The United States District Court for the District of Columbia declined the Justice Department’s request to halt the publication of a political memoir by former national security adviser John R. Bolton, after finding that an injunction was unlikely to stop the book’s circulation.
The Justice Department sued Bolton on June 16th, alleging that he failed to complete a pre-publication review. The next day, the department filed an emergency request asking the judge to issue a restraining order barring the book’s publisher, as well as any bookstores that received the book, from disseminating copies.
See previous story: Justice Department Asks Judge to Halt Distribution of Bolton’s Memoir
In his ruling, United States District Judge Royce C. Lamberth wrote that the book raised “grave national security concerns,” and that Bolton stood to lose the profits from the book deal for breaking his nondisclosure agreement. Nevertheless, the judge argued that an injunction preventing further spread of the book would be futile.

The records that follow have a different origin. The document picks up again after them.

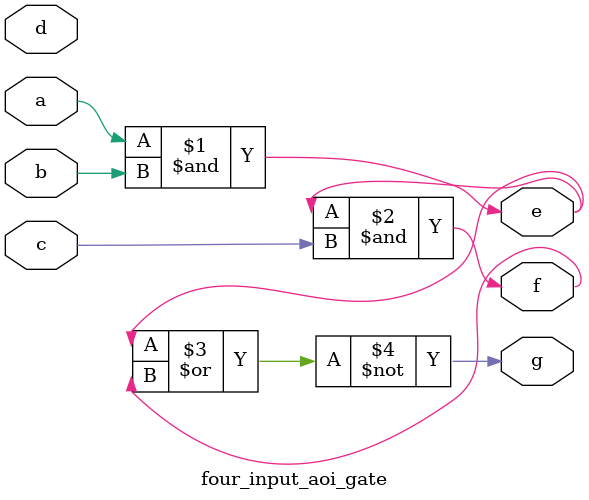
<source format=v>
`timescale 1ns / 1ps

module four_input_aoi_gate(a, b, c, d, e, f, g);
    input a, b, c, d;
    output e, f, g;

    assign e = a & b;
    assign f = e & c;
    assign g = ~(e | f);

endmodule

</source>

“In taking it upon himself to publish his book without securing final approval from national intelligence authorities, Bolton may indeed have caused the country irreparable harm. But in the Internet age, even a handful of copies in circulation could irrevocably destroy confidentiality. A single dedicated individual with a book in hand could publish its contents far and wide from his local coffee shop. With hundreds of thousands of copies around the globe—many in newsrooms—the damage is done. There is no restoring the status quo,” Lamberth wrote.